Song Seng Wun menambahkan bahwa dengan tidak adanya pelancong dari China, warga Singapura dan pelancong lain dapat melanjutkan kehidupan seperti biasa dan hal itu juga akan membatasi dampak pada bidang pariwisata.

“Kita tidak akan menyaksikan 3 menara di Marina Bay Sands Luxury Hotel kosong, di mana hal ini terjadi pada banyak hotel saat wabah virus sars menyebar. Sehingga pada kasus kali ini, tidak semua hotel akan tutup, hanya sebagian saja,” ujar Song Seng Wun.

Harapan Song Seng Wun, dampak ekonomi hanya akan terjadi pada kuarter pertama tahun ini dan akan pulih pada kuarter kedua.

Pada saat wabah sars tahun 2003, Singapura mengalami kerugian sekitar 5 miliar dollar Amerika Serikat dengan tingkat pengangguran sekitar 4,8 persen.

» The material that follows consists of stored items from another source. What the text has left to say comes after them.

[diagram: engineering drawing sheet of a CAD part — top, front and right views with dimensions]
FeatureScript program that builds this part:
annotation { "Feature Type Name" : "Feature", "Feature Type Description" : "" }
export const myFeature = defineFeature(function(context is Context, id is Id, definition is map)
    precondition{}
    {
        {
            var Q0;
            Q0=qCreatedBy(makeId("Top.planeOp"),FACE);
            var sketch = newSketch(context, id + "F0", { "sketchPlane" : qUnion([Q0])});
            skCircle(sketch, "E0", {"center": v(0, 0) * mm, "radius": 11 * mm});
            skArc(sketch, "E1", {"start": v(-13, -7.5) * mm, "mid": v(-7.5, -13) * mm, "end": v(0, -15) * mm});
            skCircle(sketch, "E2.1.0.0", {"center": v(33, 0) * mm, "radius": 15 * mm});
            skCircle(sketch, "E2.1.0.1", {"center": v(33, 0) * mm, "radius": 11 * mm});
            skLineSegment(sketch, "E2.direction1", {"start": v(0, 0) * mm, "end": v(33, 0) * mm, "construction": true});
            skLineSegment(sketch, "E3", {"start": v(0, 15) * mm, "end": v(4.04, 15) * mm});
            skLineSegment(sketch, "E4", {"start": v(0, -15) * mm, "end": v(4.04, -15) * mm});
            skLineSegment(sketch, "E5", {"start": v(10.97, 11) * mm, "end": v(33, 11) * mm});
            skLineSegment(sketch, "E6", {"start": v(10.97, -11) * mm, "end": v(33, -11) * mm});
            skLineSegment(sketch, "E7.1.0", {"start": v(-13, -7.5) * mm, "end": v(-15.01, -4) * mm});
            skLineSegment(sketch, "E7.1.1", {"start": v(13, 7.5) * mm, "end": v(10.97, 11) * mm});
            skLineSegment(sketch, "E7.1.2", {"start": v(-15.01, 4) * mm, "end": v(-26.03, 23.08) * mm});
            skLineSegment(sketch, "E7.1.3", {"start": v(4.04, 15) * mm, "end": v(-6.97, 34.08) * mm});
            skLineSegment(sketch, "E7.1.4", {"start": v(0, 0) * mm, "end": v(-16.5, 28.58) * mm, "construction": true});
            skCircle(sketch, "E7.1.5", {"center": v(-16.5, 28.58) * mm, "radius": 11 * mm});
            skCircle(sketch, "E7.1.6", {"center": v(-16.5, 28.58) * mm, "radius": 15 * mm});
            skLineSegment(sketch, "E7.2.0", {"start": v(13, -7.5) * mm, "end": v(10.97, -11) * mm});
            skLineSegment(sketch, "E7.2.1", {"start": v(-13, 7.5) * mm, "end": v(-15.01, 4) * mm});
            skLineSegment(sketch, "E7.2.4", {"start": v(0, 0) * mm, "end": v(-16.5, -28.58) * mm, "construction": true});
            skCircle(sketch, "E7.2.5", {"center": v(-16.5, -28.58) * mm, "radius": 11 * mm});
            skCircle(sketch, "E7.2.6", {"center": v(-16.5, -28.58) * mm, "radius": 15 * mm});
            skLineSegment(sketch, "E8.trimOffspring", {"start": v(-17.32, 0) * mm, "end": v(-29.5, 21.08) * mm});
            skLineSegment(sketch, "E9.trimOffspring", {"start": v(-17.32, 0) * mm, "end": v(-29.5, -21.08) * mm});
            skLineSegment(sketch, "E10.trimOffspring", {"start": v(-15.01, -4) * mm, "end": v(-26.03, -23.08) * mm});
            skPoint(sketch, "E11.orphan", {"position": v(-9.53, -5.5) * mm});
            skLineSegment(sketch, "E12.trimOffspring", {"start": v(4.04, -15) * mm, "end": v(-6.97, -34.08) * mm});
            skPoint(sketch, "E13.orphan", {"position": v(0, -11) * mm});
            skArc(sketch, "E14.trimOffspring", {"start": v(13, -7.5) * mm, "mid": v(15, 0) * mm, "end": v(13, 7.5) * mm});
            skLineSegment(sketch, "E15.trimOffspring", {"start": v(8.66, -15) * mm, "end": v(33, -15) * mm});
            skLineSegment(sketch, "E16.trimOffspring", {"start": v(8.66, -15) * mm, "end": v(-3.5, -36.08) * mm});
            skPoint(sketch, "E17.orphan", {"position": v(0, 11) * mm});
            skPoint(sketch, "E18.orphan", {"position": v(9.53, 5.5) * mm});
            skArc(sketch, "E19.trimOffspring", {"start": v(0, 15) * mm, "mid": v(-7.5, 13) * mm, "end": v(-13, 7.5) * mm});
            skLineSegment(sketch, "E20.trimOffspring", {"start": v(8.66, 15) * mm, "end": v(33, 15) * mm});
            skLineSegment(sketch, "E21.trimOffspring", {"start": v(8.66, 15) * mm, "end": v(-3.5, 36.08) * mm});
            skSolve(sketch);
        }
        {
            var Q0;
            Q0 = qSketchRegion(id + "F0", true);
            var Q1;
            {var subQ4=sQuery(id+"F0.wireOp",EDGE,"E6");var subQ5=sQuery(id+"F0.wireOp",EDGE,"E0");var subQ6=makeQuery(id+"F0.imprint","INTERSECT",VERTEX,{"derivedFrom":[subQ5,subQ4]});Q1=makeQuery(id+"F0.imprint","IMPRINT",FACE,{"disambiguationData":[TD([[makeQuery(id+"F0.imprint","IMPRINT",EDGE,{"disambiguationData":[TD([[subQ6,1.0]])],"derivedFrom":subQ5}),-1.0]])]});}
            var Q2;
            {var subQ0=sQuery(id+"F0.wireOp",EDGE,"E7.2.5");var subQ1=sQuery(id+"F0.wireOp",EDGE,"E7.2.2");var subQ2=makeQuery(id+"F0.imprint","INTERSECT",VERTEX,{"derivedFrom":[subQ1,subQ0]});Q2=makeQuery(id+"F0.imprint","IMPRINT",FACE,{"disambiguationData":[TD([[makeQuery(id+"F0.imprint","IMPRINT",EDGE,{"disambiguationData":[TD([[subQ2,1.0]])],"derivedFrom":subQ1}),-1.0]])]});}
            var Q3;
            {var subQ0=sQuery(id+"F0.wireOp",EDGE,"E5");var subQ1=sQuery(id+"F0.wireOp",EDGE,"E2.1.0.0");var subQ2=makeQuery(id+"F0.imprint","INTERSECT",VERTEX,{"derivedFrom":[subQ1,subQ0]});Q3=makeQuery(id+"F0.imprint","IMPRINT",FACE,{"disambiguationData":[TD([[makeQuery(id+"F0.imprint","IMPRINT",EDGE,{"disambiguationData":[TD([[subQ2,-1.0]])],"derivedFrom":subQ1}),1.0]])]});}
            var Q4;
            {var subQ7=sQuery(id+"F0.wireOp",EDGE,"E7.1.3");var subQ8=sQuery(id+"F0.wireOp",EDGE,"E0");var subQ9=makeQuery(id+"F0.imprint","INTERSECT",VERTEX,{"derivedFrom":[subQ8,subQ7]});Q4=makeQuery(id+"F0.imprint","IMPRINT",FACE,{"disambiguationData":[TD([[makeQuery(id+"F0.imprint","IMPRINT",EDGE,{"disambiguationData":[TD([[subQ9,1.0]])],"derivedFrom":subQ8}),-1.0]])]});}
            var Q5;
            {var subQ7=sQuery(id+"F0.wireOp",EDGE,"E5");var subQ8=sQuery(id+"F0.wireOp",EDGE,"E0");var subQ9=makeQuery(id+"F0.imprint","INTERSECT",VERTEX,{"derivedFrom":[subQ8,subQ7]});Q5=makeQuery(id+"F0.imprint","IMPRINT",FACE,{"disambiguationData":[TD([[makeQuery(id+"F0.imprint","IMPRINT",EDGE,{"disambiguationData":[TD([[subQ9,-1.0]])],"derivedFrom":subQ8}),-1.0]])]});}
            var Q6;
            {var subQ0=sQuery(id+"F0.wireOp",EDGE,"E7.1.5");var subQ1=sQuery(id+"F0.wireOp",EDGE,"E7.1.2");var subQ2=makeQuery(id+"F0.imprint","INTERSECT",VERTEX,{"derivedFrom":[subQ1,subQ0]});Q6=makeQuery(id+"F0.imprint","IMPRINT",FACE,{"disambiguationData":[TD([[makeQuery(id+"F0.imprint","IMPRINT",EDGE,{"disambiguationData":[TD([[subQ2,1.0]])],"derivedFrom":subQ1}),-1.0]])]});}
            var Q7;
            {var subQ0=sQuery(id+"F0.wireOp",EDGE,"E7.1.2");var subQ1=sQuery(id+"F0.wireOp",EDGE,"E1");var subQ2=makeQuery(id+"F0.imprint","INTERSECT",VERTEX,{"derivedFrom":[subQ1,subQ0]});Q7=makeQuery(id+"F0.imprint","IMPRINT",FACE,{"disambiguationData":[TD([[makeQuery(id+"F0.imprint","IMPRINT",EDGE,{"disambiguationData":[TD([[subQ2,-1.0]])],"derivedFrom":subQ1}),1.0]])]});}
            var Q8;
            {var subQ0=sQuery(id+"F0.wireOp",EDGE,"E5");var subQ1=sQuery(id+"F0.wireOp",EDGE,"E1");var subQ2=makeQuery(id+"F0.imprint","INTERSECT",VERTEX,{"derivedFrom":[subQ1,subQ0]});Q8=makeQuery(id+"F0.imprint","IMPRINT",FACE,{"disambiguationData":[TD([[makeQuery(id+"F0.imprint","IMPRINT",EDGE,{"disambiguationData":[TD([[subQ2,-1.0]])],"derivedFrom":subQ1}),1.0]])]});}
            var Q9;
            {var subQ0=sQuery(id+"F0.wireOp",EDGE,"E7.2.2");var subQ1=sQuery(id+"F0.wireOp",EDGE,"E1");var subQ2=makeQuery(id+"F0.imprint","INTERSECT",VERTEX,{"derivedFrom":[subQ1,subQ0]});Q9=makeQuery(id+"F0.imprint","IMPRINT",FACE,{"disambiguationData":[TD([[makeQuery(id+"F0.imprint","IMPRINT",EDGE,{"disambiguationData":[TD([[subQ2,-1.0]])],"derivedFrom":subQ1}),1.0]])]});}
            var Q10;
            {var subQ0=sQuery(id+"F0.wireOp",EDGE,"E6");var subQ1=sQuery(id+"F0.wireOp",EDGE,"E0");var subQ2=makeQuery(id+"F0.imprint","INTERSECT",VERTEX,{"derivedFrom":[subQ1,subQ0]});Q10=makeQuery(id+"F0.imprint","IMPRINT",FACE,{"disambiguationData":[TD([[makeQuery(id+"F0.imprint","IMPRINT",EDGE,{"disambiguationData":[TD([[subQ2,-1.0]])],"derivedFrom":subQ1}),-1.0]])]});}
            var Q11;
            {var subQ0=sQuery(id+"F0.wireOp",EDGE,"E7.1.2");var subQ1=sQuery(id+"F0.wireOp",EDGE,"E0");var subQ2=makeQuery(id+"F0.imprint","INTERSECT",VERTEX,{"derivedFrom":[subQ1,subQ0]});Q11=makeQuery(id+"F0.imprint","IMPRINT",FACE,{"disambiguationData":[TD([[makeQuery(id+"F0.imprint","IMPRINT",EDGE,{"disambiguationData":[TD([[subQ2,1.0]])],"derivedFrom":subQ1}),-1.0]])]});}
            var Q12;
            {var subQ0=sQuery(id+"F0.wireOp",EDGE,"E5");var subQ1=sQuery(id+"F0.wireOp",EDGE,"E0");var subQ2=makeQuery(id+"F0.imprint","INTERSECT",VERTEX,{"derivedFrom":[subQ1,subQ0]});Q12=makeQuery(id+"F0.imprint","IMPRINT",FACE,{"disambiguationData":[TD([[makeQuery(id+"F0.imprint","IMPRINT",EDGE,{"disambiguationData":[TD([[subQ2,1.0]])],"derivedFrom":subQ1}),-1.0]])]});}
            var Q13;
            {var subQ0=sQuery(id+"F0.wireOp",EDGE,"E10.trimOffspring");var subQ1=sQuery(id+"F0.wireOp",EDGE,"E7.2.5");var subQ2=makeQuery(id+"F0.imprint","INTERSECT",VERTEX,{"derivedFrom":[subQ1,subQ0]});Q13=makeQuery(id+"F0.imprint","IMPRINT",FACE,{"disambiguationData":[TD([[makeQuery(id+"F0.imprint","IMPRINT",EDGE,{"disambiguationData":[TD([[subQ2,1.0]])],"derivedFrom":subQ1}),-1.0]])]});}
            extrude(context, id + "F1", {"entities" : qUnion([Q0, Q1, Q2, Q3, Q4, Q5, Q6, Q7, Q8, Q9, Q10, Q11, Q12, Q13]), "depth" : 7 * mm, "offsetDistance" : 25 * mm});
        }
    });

Nigel Chua yang menjalankan Founder Bak Kut Teh mengatakan bahwa dia sedikit khawatir akan salah satu outlet-nyadi Jalan Sultan, pusat Singapura. Mengingat 35 persen pelanggannya adalah pelancong China.

“Mungkin kami akan melakukan sejumlah promosi supaya warga Singapura berkunjung ke sana (outlet Jalan Sultan),” lanjut Nigel Chua.

Alicia Seah, direktur marketing komunikasi agensi perjalanan Dynasty Travel beranggapan bahwa larangan kunjungan ini akan berdampak besar hanya sementara tapi mendapatkan keuntungan lebih besar nantinya.

“Semakin cepat pemerintah menangani penyebaran wabah virus corona, maka semakin cepat segala hal kembali berjalan normal. Bila jumlah kasus virus corona di Singapura tidak meningkat maka pelancong lain (dari negara lain) pun akan berkunjung,” lanjut Alicia Seah.

Dynasty Travel akan mengurangi pengeluaran biaya dengan memangkas biaya iklan dan marketing dan juga menjalankan sejumlah acara.

Sementara itu, Jumat (31/01/2020) Singapore Airlines menyatakan akan mengurangi kapasitas rute ke China di Bulan Februari akibat dari wabah virus corona.

Pada laman Facebook, dinyatakan bahwa pemangkasan juga termasuk penerbangan ke Beijing, Shanghai, Guangzhou, dan Shenzhen, di antaranya oleh maskapai regional SilkAir.

Maskapai penerbangan berbiaya rendah, Scoot, mengatakan akan menangguhkan penerbangan ke 11 kota di China mulai awal Februari sampai akhir Maret dan akan memangkas penerbangan ke 8 destinasi lain di China.